Ho provato la terapia fisica per ricostruire la mia forza, ma il dolore ha continuato a peggiorare nel corso dell’anno successivo. Abbiamo anche provato un’iniezione di steroidi, ma niente ha aiutato. La mia zoppia è tornata al lavoro – non è il massimo per un’infermiera che cammina circa 10 miglia al giorno.
Un secondo esame è stato raccomandato, e sono stato indirizzato a Joel Wells, M.D., M.P.H., per un secondo parere. Il dottor Wells ha una vasta esperienza con i disturbi e le procedure per il dolore all’anca. Si era unito alla UT Southwestern solo pochi mesi prima – parlando di tempismo perfetto!
Una diagnosi ‘difficile’: displasia dell’anca
Alla mia prima visita, il dottor Wells ha suggerito che potrei avere la displasia dell’anca. Disse che il mio caso era “difficile” per diverse ragioni:
- La mia condizione era lieve, e avevo uno sperone osseo.
- Avevo 41 anni – molto più vecchio della maggior parte dei pazienti a cui viene diagnosticata la displasia dell’anca.
- L’imaging non invasivo da solo non poteva confermare la causa del mio dolore.
Ha accettato di provare un secondo esame. Così, ho avuto quella procedura con il mio chirurgo precedente all’inizio del 2017. Il chirurgo sperava che pulire l’area infiammata, riparare il probabile strappo e seguire un piano di terapia fisica specializzato mi avrebbe aiutato a recuperare. Ma non è servito allo scopo. Anche se mi sono esercitato diligentemente, ho dovuto iniziare a usare un bastone quando non ero al lavoro.

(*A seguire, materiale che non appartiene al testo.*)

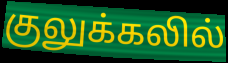
குலுக்கலில்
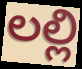
లల్లి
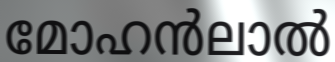
മോഹൻലാൽ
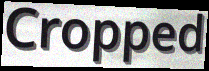
Cropped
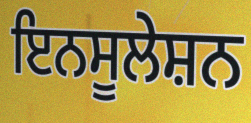
ਇਨਸੂਲੇਸ਼ਨ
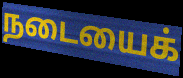
நடையைக்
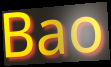
Bao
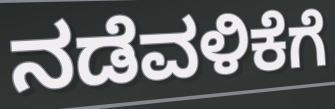
ನಡೆವಳಿಕೆಗೆ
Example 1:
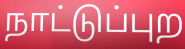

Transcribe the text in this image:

நாட்டுப்புற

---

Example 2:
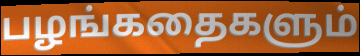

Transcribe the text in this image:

பழங்கதைகளும்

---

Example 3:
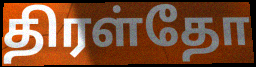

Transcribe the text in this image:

திரள்தோ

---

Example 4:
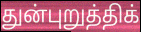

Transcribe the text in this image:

துன்புறுத்திக்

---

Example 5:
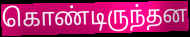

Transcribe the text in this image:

கொண்டிருந்தன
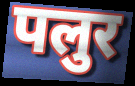
पलुर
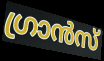
ഗ്രാൻസ്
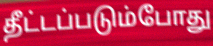
தீட்டப்படும்போது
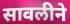
सावलीने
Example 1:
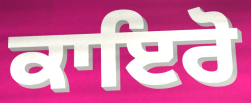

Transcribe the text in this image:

ਕਾਇਰੋ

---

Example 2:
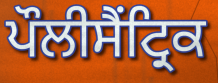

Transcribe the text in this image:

ਪੌਲੀਸੈਂਟ੍ਰਿਕ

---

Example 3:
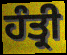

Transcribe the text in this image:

ਹੰਤ੍ਰੀ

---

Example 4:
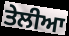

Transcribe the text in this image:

ਤੇਲੀਆ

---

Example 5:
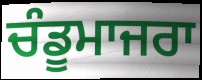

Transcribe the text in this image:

ਚੰਡੂਮਾਜਰਾ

A parte la sostituzione totale dell’anca, l’unica opzione per correggere la mia displasia dell’anca era una procedura avanzata chiamata osteotomia periacetabolare. Mentre la PAO può migliorare drasticamente il dolore della displasia dell’anca, è un intervento importante che comporta il taglio delle ossa e il loro riposizionamento con delle viti. Il dottor Wells mi ha suggerito di ottenere un secondo parere da uno dei suoi mentori, Michael Millis, M.D.
Non avrei mai sognato di volare attraverso il paese per un secondo parere, ma non potevo più tollerare il dolore e la mobilità persa. Così, alla fine del 2017, ho preso un aereo e ho sfidato il clima invernale di Boston.
In definitiva, il viaggio è valso la pena. Il dott. Millis ha convenuto che la PAO era l’opzione migliore. Dopo aver ascoltato entrambi i medici, ho deciso di procedere con la procedura. Ed era appena in tempo:
Le mie caviglie e le mie ginocchia erano doloranti a causa della mia andatura innaturale. Il mio dolore aveva raggiunto la soglia massima. Avevo bisogno di sollievo, e l’intervento sembrava l’unico modo per riavere la mia vita.